As A is invertible and S_i is finite dimensional, so A(S_i) = S_i by
virtue of equal dimensions.
But then because b belongs to S_i, we must also have A^-1 b in S_i.
The end of linear independence is also something of a happy accident
for eigenvalue problems. As above we obtain an A-invariant Krylov
subspace S, potentially much smaller than the full domain of A. It is
well known that a symmetric matrix A has a complete basis of
eigenvectors. The search for eigenvalue/eigenvector pairs of A can
then be divided up into searching over S and over the orthogonal
complement of S:
S' = { u | (u,v) = 0 for all v in S }
which turns out to be A-invariant as well.
Of course this pigeonholing of eigenvalue/eigenvector pairs can turn
out to be something of a mixed blessing. As in the old story with
which we began, one can search diligently but unproductively if the
particular eigenvalue sought doesn't fall into the Krylov subspace
being constructed.
Rounding errors of floating point arithmetic can at times mitigate
this difficulty, by blurring the boundaries of the invariant
subspaces.
Still, it's always best to have a theoretical justification for
expecting our searches to have a reasonable likelihood of success.
regards, mathtalk-ga |

* Records:
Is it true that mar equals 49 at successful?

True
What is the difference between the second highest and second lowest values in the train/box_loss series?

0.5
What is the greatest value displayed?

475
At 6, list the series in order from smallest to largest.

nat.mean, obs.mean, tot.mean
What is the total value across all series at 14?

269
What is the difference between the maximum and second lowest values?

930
--
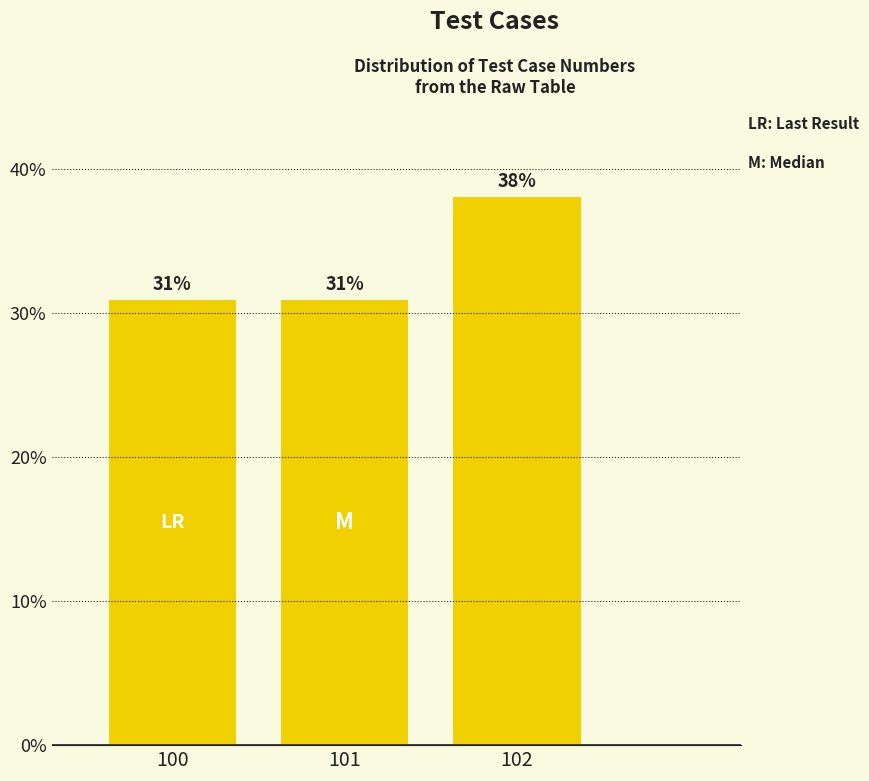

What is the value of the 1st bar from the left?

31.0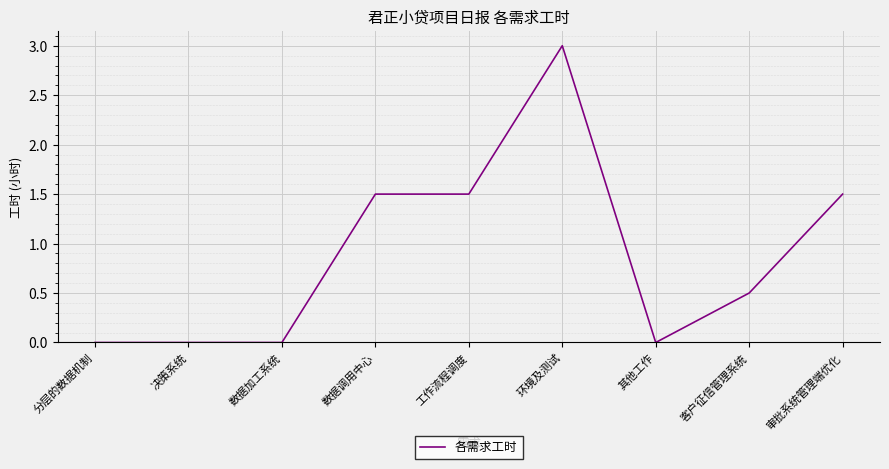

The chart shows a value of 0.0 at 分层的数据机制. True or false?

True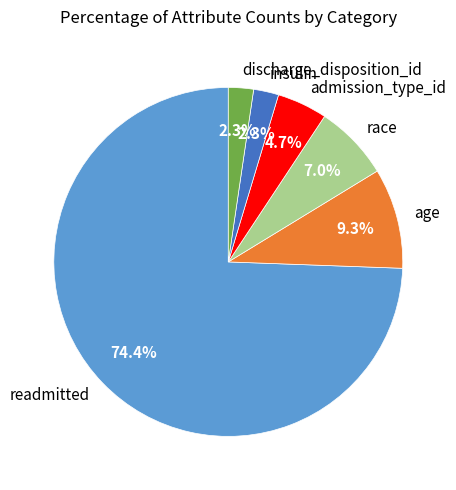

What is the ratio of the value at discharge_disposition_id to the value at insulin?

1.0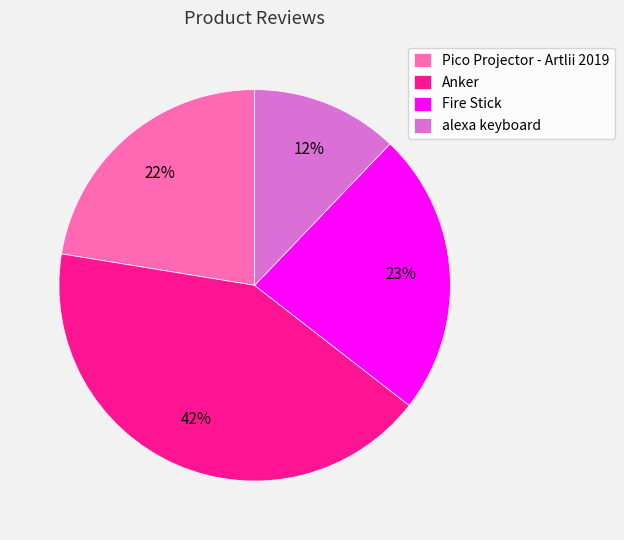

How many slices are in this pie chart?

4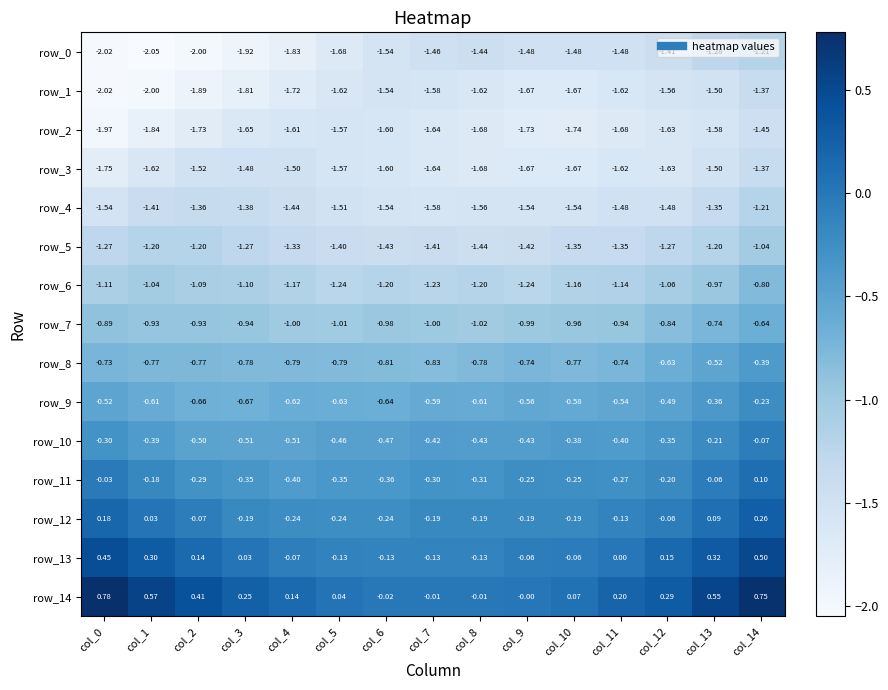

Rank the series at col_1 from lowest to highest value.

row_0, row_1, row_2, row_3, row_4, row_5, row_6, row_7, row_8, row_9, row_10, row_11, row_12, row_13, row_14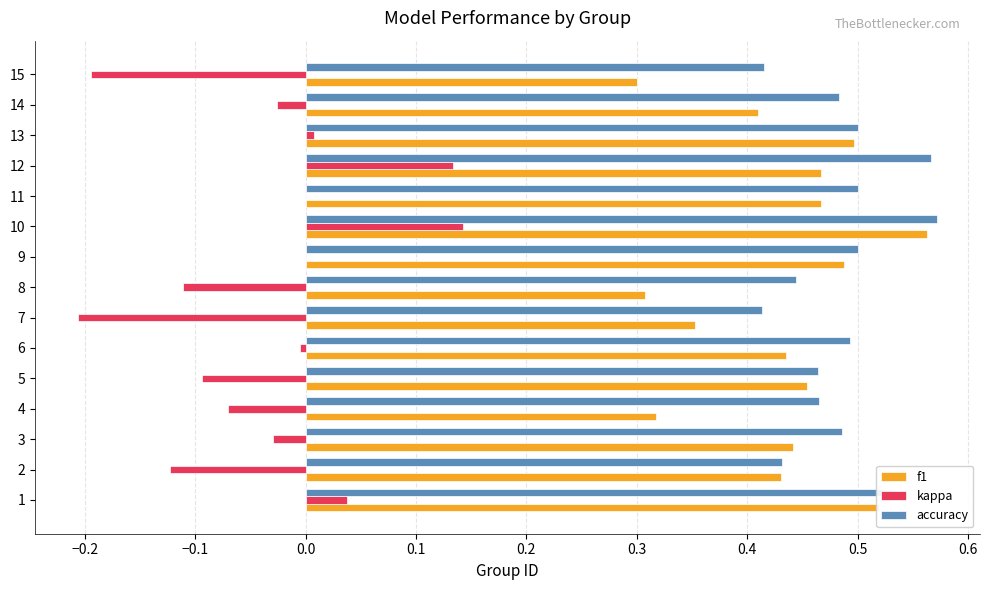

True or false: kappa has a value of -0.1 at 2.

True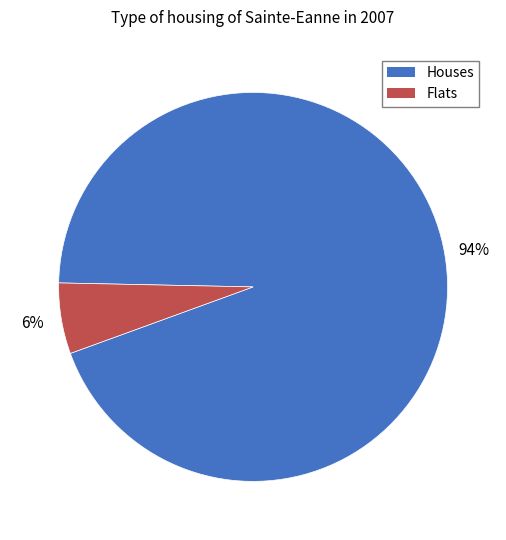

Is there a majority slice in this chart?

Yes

* Assignment:
Copy out the Krylov subspace text again, everything from "As A is invertible" down to "A-invariant as well.", but change "symmetric" to "Hermitian".

* Solution for this task:
As A is invertible and S_i is finite dimensional, so A(S_i) = S_i by
virtue of equal dimensions.
But then because b belongs to S_i, we must also have A^-1 b in S_i.
The end of linear independence is also something of a happy accident
for eigenvalue problems. As above we obtain an A-invariant Krylov
subspace S, potentially much smaller than the full domain of A. It is
well known that a Hermitian matrix A has a complete basis of
eigenvectors. The search for eigenvalue/eigenvector pairs of A can
then be divided up into searching over S and over the orthogonal
complement of S:
S' = { u | (u,v) = 0 for all v in S }
which turns out to be A-invariant as well.